_WHAT THE TASK ASKS_.
When you reach the line containing "or call 207-531-3629. For" in the records below, set it down exactly, together with every later line through the end, but not the pictures.

_DATASET EXCERPTS_.
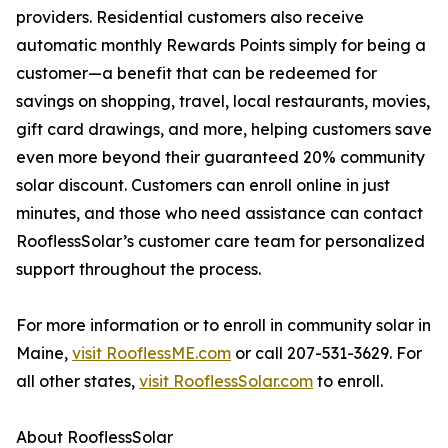
providers. Residential customers also receive
automatic monthly Rewards Points simply for being a
customer—a benefit that can be redeemed for
savings on shopping, travel, local restaurants, movies,
gift card drawings, and more, helping customers save
even more beyond their guaranteed 20% community
solar discount. Customers can enroll online in just
minutes, and those who need assistance can contact
RooflessSolar’s customer care team for personalized
support throughout the process.
For more information or to enroll in community solar in
Maine,
visit RooflessME.com
or call 207-531-3629. For
all other states,
visit RooflessSolar.com
to enroll.
About RooflessSolar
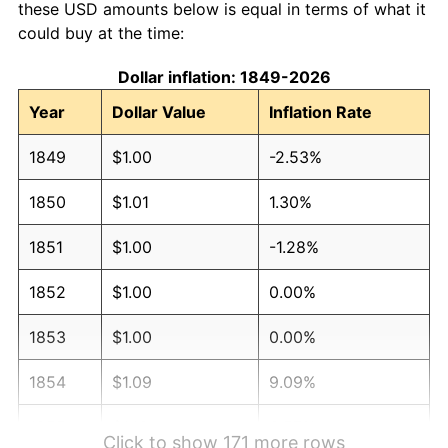
these USD amounts below is equal in terms of what it
could buy at the time:
Dollar inflation: 1849-2026
Year
Dollar Value
Inflation Rate
1849
$1.00
-2.53%
1850
$1.01
1.30%
1851
$1.00
-1.28%
1852
$1.00
0.00%
1853
$1.00
0.00%
1854
$1.09
9.09%
1855
$1.13
3.57%
Click to show 171 more rows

_RESPONSE_.
or call 207-531-3629. For
all other states,
visit RooflessSolar.com
to enroll.
About RooflessSolar
these USD amounts below is equal in terms of what it
could buy at the time:
Dollar inflation: 1849-2026
Year
Dollar Value
Inflation Rate
1849
$1.00
-2.53%
1850
$1.01
1.30%
1851
$1.00
-1.28%
1852
$1.00
0.00%
1853
$1.00
0.00%
1854
$1.09
9.09%
1855
$1.13
3.57%
Click to show 171 more rows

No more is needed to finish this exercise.